Election results indicate that boycotting groups will not find the commitment and willingness to trigger a showdown with the authorities

Gulf News

The new parliament in Kuwait may offer the country a chance of more stable government after a gruelling period when there have been 13 governments in only seven years and three parliaments in only 17 months. This week’s parliamentary elections made the radicals lose out slightly to the liberals, resulting in a parliament that looks set to be more willing to work with the government appointed by the ruler.
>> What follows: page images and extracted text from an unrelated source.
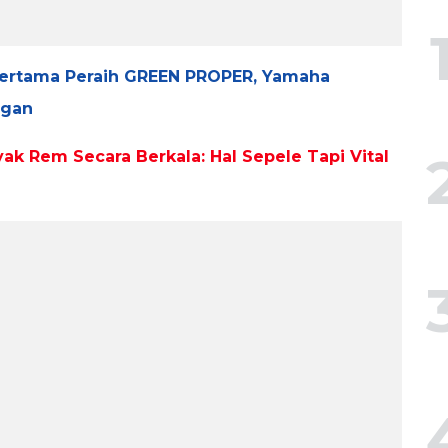
Pertama Peraih GREEN PROPER, Yamaha
ngan
k Rem Secara Berkala: Hal Sepele Tapi Vital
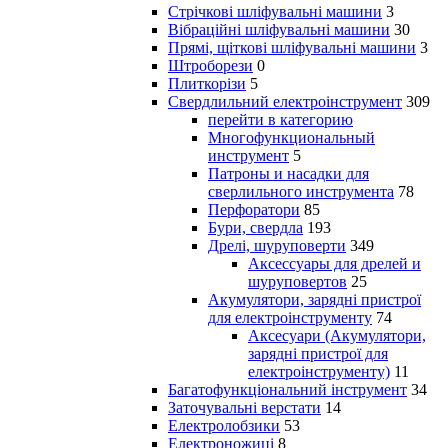
Стрічкові шліфувальні машини
3
Вібраційні шліфувальні машини
30
Прямі, щіткові шліфувальні машини
3
Штроборези
0
Плиткорізи
5
Свердлильний електроінструмент
309
перейти в категорию
Многофункциональный
инструмент
5
Патроны и насадки для
сверлильного инструмента
78
Перфоратори
85
Бури, свердла
193
Дрелі, шуруповерти
349
Аксессуары для дрелей и
шуруповертов
25
Акумулятори, зарядні пристрої
для електроінструменту
74
Аксесуари (Акумулятори,
зарядні пристрої для
електроінструменту)
11
Багатофункціональний інструмент
34
Заточувальні верстати
14
Електролобзики
53
Електроножиці
8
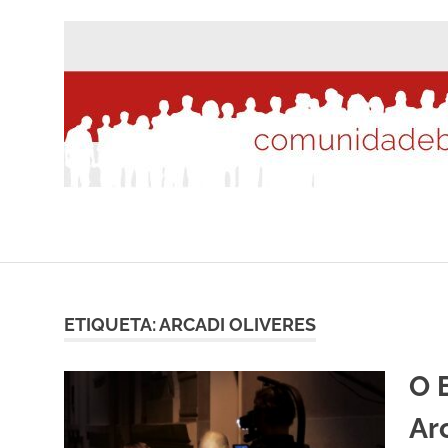
Saltar
al
contenido
ETIQUETA:
ARCADI OLIVERES
O 
Ar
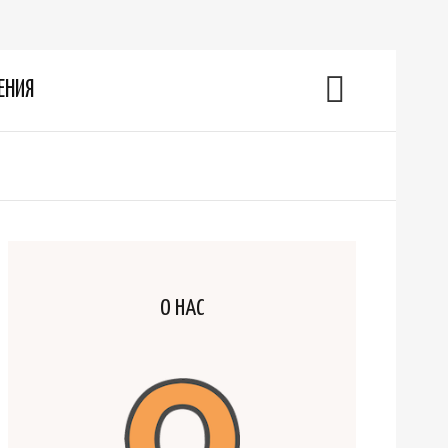
ЕНИЯ
О НАС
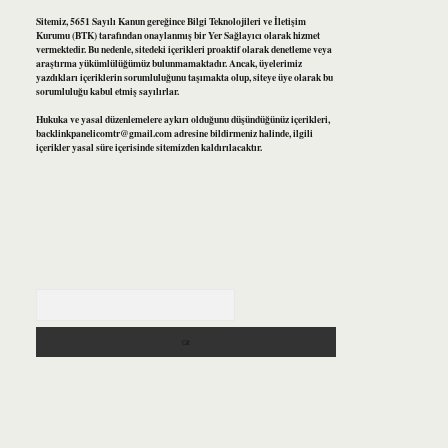
Sitemiz, 5651 Sayılı Kanun gereğince Bilgi Teknolojileri ve İletişim
Kurumu (BTK) tarafından onaylanmış bir Yer Sağlayıcı olarak hizmet
vermektedir. Bu nedenle, sitedeki içerikleri proaktif olarak denetleme veya
araştırma yükümlülüğümüz bulunmamaktadır. Ancak, üyelerimiz
yazdıkları içeriklerin sorumluluğunu taşımakta olup, siteye üye olarak bu
sorumluluğu kabul etmiş sayılırlar.
Hukuka ve yasal düzenlemelere aykırı olduğunu düşündüğünüz içerikleri,
backlinkpanelicomtr@gmail.com
adresine bildirmeniz halinde, ilgili
içerikler yasal süre içerisinde sitemizden kaldırılacaktır.
Arama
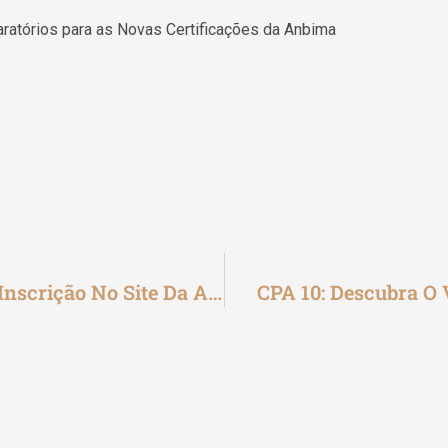
ratórios para as Novas Certificações da Anbima
Inscrição CPA 10: Aprenda A Fazer A Inscrição No Site Da Anbima Para A Certifciação CPA 10
CPA 10: Descubra O 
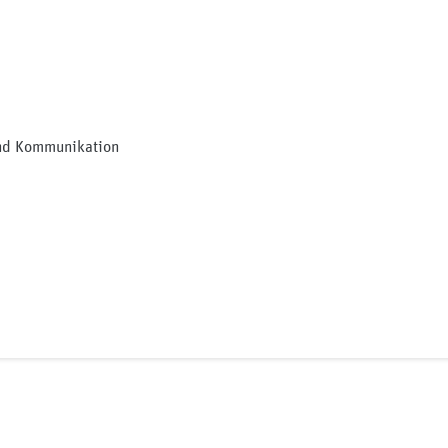
und Kommunikation
y/medizinischer-dienst-berlin-brandenburg/mycompany/
n-brandenburge-v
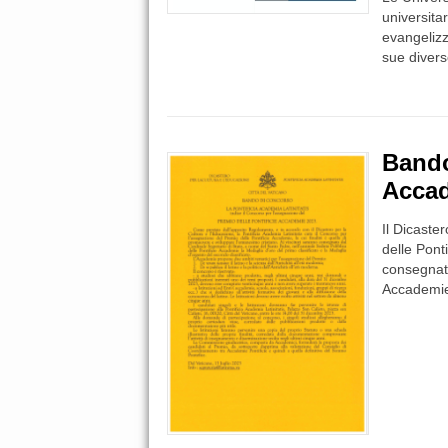
universita
evangelizza
sue divers
Bando
Accad
Il Dicaste
delle Pont
consegnato
Accademie 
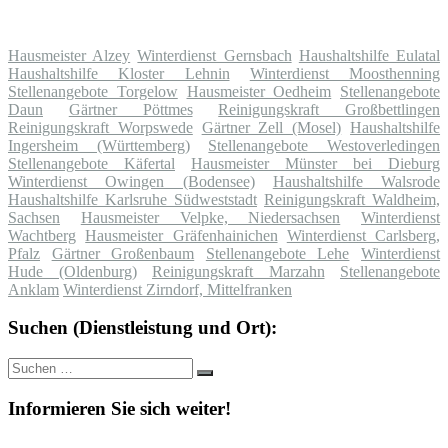
Hausmeister Alzey
Winterdienst Gernsbach
Haushaltshilfe Eulatal
Haushaltshilfe Kloster Lehnin
Winterdienst Moosthenning
Stellenangebote Torgelow
Hausmeister Oedheim
Stellenangebote
Daun
Gärtner Pöttmes
Reinigungskraft Großbettlingen
Reinigungskraft Worpswede
Gärtner Zell (Mosel)
Haushaltshilfe
Ingersheim (Württemberg)
Stellenangebote Westoverledingen
Stellenangebote Käfertal
Hausmeister Münster bei Dieburg
Winterdienst Owingen (Bodensee)
Haushaltshilfe Walsrode
Haushaltshilfe Karlsruhe Südweststadt
Reinigungskraft Waldheim,
Sachsen
Hausmeister Velpke, Niedersachsen
Winterdienst
Wachtberg
Hausmeister Gräfenhainichen
Winterdienst Carlsberg,
Pfalz
Gärtner Großenbaum
Stellenangebote Lehe
Winterdienst
Hude (Oldenburg)
Reinigungskraft Marzahn
Stellenangebote
Anklam
Winterdienst Zirndorf, Mittelfranken
Suchen (Dienstleistung und Ort):
Suche
Suchen
nach:
Informieren Sie sich weiter!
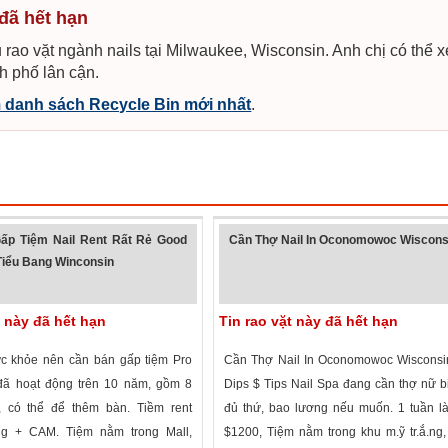
 đã hết hạn
 rao vặt ngành nails tại Milwaukee, Wisconsin. Anh chị có thể 
h phố lân cận.
 danh sách Recycle Bin mới nhất
.
ấp Tiệm Nail Rent Rất Rẻ Good
Cần Thợ Nail In Oconomowoc Wiscons
iểu Bang Winconsin
t này đã hết hạn
Tin rao vặt này đã hết hạn
c khỏe nên cần bán gấp tiệm Pro
Cần Thợ Nail In Oconomowoc Wisconsi
 đã hoạt động trên 10 năm, gồm 8
Dips $ Tips Nail Spa đang cần thợ nữ b
, có thể để thêm bàn. Tiềm rent
đủ thứ, bao lương nếu muốn. 1 tuần l
ng + CAM. Tiệm nằm trong Mall,
$1200, Tiệm nằm trong khu m.ỹ tr.ắ.ng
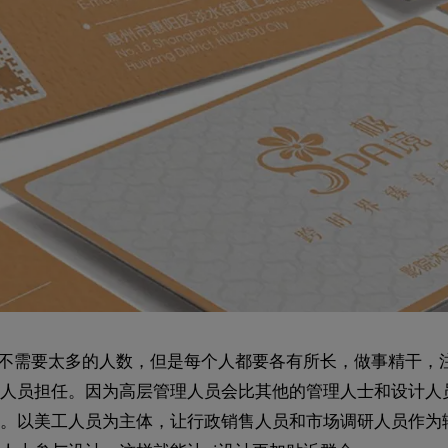
组不需要太多的人数，但是每个人都要各有所长，做事精干，
人员担任。因为高层管理人员会比其他的管理人士和设计人
。以美工人员为主体，让行政销售人员和市场调研人员作为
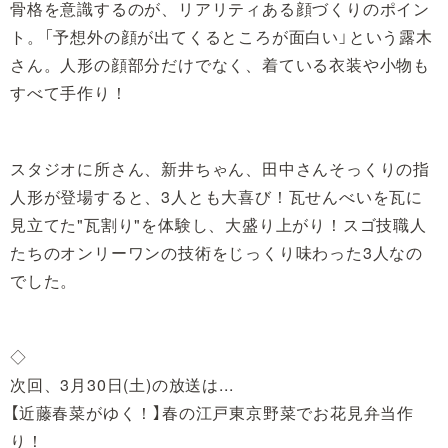
骨格を意識するのが、リアリティある顔づくりのポイン
ト。「予想外の顔が出てくるところが面白い」という露木
さん。人形の顔部分だけでなく、着ている衣装や小物も
すべて手作り！
スタジオに所さん、新井ちゃん、田中さんそっくりの指
人形が登場すると、3人とも大喜び！瓦せんべいを瓦に
見立てた"瓦割り"を体験し、大盛り上がり！スゴ技職人
たちのオンリーワンの技術をじっくり味わった3人なの
でした。
◇
次回、3月30日(土)の放送は...
【近藤春菜がゆく！】春の江戸東京野菜でお花見弁当作
り！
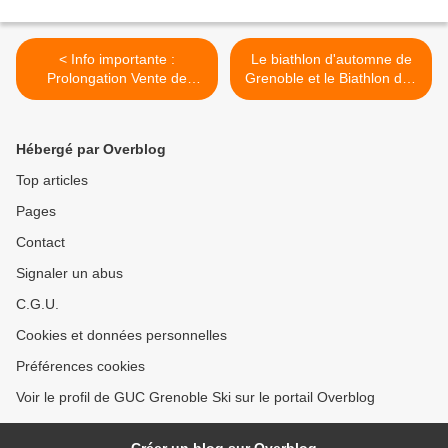
< Info importante :
Le biathlon d'automne de
Prolongation Vente de
Grenoble et le Biathlon des
Forfaits au tarif Prévente
ecoliers dans les médias ! >
Hébergé par Overblog
Top articles
Pages
Contact
Signaler un abus
C.G.U.
Cookies et données personnelles
Préférences cookies
Voir le profil de GUC Grenoble Ski sur le portail Overblog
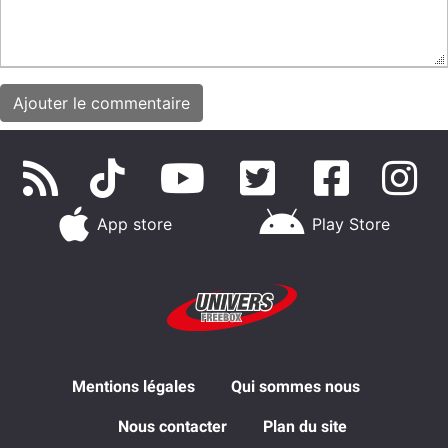
App store
Play Store
Mentions légales
Qui sommes nous
Nous contacter
Plan du site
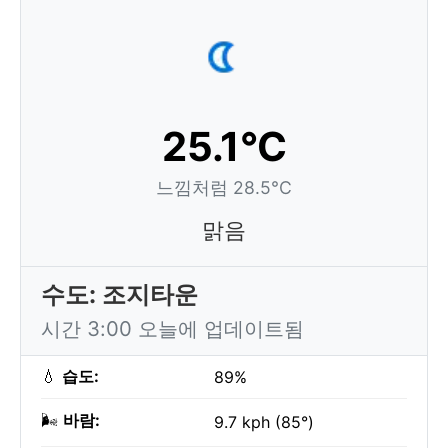
25.1°C
느낌처럼 28.5°C
맑음
수도: 조지타운
시간 3:00 오늘에 업데이트됨
💧
습도:
89%
🌬️
바람:
9.7 kph (85°)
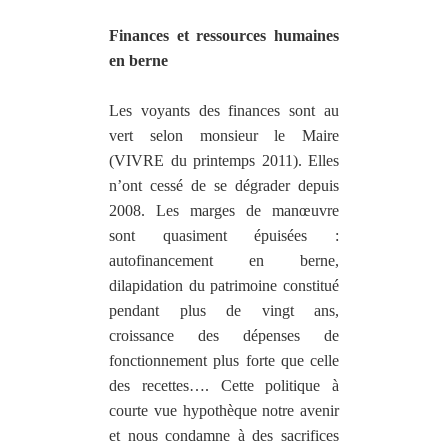
Finances et ressources humaines
en berne
Les voyants des finances sont au
vert selon monsieur le Maire
(VIVRE du printemps 2011). Elles
n’ont cessé de se dégrader depuis
2008. Les marges de manœuvre
sont quasiment épuisées :
autofinancement en berne,
dilapidation du patrimoine constitué
pendant plus de vingt ans,
croissance des dépenses de
fonctionnement plus forte que celle
des recettes…. Cette politique à
courte vue hypothèque notre avenir
et nous condamne à des sacrifices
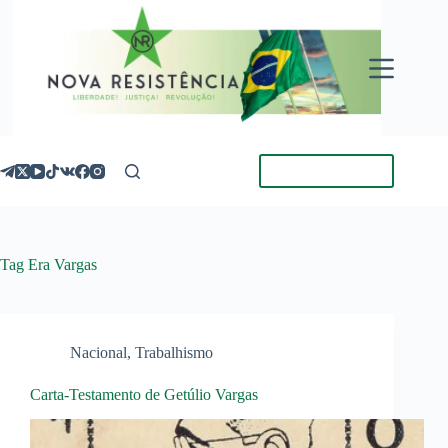
Pular
para
o
conteúdo
Torne-se Membro
Tag
Era Vargas
Nacional
,
Trabalhismo
Carta-Testamento de Getúlio Vargas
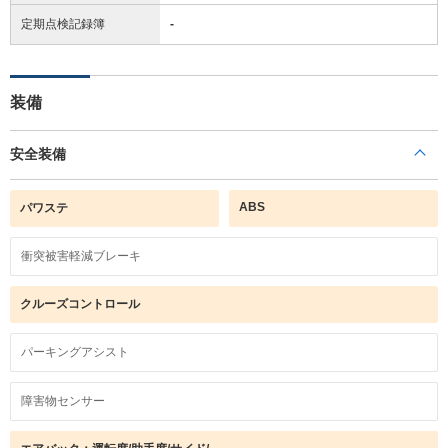
定期点検記録簿
-
装備
安全装備
ABS
パワステ
衝突被害軽減ブレーキ
クルーズコントロール
パーキングアシスト
障害物センサー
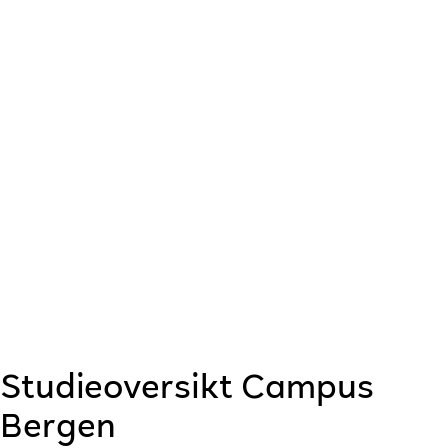
Studieoversikt Campus
Bergen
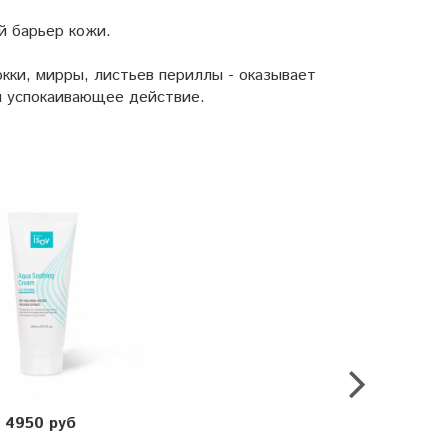
й барьер кожи.
юкки, мирры, листьев периллы - оказывает
и успокаивающее действие.
4950 руб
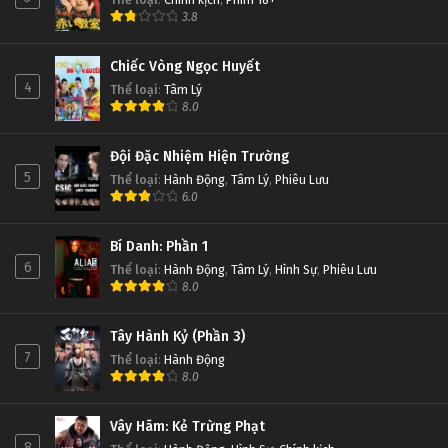
3.8
Chiếc Vòng Ngọc Huyết
4
Thể loại
:
Tâm Lý
8.0
Đội Đặc Nhiệm Hiện Trường
5
Thể loại
:
Hành Động
,
Tâm Lý
,
Phiêu Lưu
6.0
Bí Danh: Phần 1
6
Thể loại
:
Hành Động
,
Tâm Lý
,
Hình Sự
,
Phiêu Lưu
8.0
Tây Hành Kỷ (Phần 3)
7
Thể loại
:
Hành Động
8.0
Vây Hãm: Kẻ Trừng Phạt
8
The Liberals had no seats in the previous 50-seat parliament and they won at least three this time; while Sunni Islamists increased their score from five to seven seats; and tribal groups maintained their substantial position with 24 seats. The Shiite candidates were the big losers as their total fell to eight, from a record 17 in the previous parliament. The cabinet resigned as required by the constitution after any election and a new government will be appointed probably retaining the outgoing prime minister, Shaikh Jaber Mubarak Al Sabah. But after years of continual political crisis since 2006, the political process in Kuwait has a sense of exhausted resignation, which will make it hard for the groups which boycotted the election to build momentum for their viewpoint.

The boycotting groups included the Muslim Brotherhood and some prominent tribal figures and they will likely generate popular fury outside parliament. They will also try to challenge the parliament’s constitutional legitimacy in the courts, which seems less likely to agree to entertain such challenges to this parliament after ruling in favour of changes to the electoral law last month.

The boycotting groups want to campaign for fundamental constitutional changes, but since they refused to take part in the polls, they will have to rely on support from people on the street. After years of continual crisis, this election result is a small indication that they will not find the commitment and willingness to trigger a showdown with the authorities. It is also important that the boycott was not absolute and some opposition figures won seats in the parliament.